For many people, Kevin Campbell is the answer to the famous football trivia question. To Everton fans, he is simply “Super Kev”.
The Toffees and Arsenal fans mourned the 54-year-old’s passing after a short illness, who will also be remembered fondly by those at Nottingham Forest and West Brom.
Many sports quizzes ask the question: “Who has scored the most goals in the Premier League without getting a senior cap for his country?” but Campbell’s lack of international recognition was barely noticeable at Goodison Park.
There, they remember his nine goals in five games that saved the club from relegation in 1999 shortly after joining on loan, and his winner at Anfield four months later that resulted in their last success at Stanley Park until a Covid-22 era victory. years later.
“It came in the Kop final and my view, which will stay with me until the day I die, was that the Blues on the Kop went crazy,” he said of the goal.
“That is one of my favorite memories in football.”
One of the proudest moments was when Walter Smith appointed him captain for the 2001-02 season.
“He made me Everton’s first black captain, which is something I’m very proud of,” he said.
Born in Lambeth in February 1970, Campbell’s first love was Arsenal, who he joined as a schoolboy in 1985, after scoring 59 goals in one season for one of the academy sides.
He was also instrumental in the 1988 FA Youth Cup win, scoring a hat-trick in the final and making his first-team debut later that season.
“I couldn’t afford to go to the game when I was younger so I waited until the last 20 minutes when they opened the gates to the old North Bank stand and ran over to watch the final action of the game,” he said.
“So being able to actually play for the team I support is a dream come true.”
After loan spells at Leyton Orient and Leicester, his eight goals in 10 games were crucial to the Gunners’ First Division title win in 1991.
Ian Wright’s arrival at Highbury that summer increased competition for places in the front line and, despite continuing to feature, Campbell joined Nottingham Forest in 1995.
He scored 60 goals in 224 games for Arsenal and, as well as the league title, also won the FA Cup, League Cup and European Cup Winners’ Cup.

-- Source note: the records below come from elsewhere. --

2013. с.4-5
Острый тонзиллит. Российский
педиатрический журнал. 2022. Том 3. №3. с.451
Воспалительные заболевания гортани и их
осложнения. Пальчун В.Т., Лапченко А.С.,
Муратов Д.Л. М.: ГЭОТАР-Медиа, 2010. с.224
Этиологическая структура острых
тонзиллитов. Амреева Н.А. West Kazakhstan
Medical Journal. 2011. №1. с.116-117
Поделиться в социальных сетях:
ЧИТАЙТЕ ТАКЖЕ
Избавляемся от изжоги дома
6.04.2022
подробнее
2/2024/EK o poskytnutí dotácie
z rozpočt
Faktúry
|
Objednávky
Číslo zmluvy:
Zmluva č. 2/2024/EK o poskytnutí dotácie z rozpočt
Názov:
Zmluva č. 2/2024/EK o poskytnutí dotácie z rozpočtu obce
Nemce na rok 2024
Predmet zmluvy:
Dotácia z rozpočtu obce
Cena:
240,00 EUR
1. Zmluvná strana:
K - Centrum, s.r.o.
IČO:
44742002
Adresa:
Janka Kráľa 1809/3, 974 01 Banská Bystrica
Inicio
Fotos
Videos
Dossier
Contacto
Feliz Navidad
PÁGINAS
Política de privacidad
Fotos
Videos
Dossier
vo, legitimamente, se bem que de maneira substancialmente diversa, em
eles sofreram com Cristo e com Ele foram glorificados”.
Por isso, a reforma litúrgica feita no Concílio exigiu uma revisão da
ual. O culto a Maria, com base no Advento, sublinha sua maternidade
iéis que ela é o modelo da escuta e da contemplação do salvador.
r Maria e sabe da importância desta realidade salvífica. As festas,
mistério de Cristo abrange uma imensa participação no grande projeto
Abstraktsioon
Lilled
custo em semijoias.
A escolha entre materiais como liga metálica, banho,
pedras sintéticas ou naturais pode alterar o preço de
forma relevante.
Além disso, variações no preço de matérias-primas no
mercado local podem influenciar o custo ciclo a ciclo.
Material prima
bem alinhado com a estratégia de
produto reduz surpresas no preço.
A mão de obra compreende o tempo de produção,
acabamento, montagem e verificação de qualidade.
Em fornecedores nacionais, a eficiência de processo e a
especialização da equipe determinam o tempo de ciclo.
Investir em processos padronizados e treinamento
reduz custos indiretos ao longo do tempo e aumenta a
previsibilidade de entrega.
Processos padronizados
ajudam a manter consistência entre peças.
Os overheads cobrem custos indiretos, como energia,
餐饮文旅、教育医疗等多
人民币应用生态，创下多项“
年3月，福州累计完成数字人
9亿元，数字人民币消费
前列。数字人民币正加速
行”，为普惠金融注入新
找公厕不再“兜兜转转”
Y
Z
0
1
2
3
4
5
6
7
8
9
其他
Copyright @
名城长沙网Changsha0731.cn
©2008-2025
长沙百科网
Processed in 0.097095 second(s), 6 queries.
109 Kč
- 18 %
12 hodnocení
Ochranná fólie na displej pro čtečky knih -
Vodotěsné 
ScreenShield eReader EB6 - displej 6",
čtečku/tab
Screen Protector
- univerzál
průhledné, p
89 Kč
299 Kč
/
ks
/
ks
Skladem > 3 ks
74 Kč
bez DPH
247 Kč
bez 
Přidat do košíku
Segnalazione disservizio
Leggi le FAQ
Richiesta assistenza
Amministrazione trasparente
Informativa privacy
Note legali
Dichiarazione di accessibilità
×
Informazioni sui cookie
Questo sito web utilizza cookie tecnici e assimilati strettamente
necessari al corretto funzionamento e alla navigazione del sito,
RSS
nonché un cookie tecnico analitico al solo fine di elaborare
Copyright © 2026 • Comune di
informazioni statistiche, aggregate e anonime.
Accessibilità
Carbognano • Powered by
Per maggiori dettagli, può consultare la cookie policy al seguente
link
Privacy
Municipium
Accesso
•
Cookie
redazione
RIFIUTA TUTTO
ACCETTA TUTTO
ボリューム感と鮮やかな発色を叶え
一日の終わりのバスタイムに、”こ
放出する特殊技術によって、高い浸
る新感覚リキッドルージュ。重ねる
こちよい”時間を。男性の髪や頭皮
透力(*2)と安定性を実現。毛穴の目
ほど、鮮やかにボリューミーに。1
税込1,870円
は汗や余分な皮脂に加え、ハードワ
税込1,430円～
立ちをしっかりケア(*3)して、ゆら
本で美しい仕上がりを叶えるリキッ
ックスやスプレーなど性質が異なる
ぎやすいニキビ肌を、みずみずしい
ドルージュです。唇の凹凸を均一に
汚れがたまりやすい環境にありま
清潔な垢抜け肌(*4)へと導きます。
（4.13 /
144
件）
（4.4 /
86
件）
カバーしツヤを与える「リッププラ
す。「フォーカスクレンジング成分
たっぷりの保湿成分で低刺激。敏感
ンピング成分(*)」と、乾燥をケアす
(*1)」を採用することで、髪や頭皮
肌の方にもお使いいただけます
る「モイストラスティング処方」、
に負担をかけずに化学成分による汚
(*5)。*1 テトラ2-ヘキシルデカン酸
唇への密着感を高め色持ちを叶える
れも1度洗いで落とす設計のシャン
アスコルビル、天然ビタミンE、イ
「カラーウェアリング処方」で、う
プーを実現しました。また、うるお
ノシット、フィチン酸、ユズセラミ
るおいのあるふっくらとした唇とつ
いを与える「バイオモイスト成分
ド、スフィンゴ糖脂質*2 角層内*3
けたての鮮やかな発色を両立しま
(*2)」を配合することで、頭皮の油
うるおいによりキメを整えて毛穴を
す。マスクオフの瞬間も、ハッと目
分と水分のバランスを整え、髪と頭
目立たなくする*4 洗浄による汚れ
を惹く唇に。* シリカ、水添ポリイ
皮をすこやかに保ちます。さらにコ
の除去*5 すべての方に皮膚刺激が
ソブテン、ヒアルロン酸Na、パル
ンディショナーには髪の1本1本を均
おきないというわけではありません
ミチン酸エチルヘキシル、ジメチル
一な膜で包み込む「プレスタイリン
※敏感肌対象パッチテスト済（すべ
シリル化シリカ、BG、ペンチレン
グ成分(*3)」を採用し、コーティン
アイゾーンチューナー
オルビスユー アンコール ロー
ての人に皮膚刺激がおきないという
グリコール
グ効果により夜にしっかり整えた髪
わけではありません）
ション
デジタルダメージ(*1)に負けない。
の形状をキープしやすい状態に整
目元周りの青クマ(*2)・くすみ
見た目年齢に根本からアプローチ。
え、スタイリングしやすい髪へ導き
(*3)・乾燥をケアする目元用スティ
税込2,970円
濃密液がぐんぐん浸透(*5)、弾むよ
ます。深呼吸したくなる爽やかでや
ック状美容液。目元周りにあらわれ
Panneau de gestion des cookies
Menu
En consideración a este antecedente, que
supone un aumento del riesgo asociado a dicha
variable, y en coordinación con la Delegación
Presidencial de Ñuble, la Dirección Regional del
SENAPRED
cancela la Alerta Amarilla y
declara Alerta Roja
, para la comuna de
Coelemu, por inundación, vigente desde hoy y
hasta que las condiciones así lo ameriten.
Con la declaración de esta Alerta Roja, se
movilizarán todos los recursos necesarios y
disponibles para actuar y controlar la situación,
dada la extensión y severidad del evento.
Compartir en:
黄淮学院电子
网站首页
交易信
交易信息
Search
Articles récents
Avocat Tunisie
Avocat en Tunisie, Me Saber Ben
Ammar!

Arguably his most famous goal in red and white came in the second leg of the European semifinals in 1994, a seventh-minute header that was enough to beat Paris Saint-Germain and send Arsenal through to the final, where they would beat Parma 1-0 .
He was relegated with Forest in 1997, but 23 goals the following season saw them bounce back, but he was controversially sold to Turkish club Trabzonspor – which prompted his partner, Pierre van Hooijdonk, to go on strike.
“It didn’t make sense at the time, but football often doesn’t make sense,” Campbell said.
“Dave Bassett, the manager at the time, later told me that it was Irving Scholar, the former chairman of Spurs, who decided to sell me, so perhaps the reason he sold me was the old Spurs vs Arsenal rivalry.”
Campbell lasted less than a season in Turkey, arriving on Merseyside in March 1999, after being frozen out after club president Mehmet Ali Yilmaz called him a “cannibal”, although Campbell insisted that the international press misunderstood the Turkish phrase.
He immediately became a fans’ favorite at Goodison and remains the club’s fifth top Premier League goalscorer.
Away from the field during his time at the club, Campbell founded a record label, 2 Wikid, signing controversial rapper Mark Morrison to it, but their partnership turned sour and resulted in a legal dispute in 2004 over the release of Mack’s stellar Return of the Album Innocent person.
Campbell moved to West Brom in January 2005 and performed another rescue act as they became the first club bottom of the table at Christmas to remain.
However, it was a temporary reprieve, as they went down the following year and Campbell joined Cardiff for 12 months before retiring.
True to his good reputation, he insists he understands having been named in the England squad but never winning a cap.
“I’m not at all disappointed not to play for England. “There were so many good players in that era that it was difficult to get into the team,” he said.
“I might be a good trivia question for players who were called up but never got caps.”
However, he is more than that.
Campbell’s death was announced by his former clubs Arsenal and Everton on Saturday morning. He is survived by his son Tyrese, a professional footballer who was most recently at Stoke.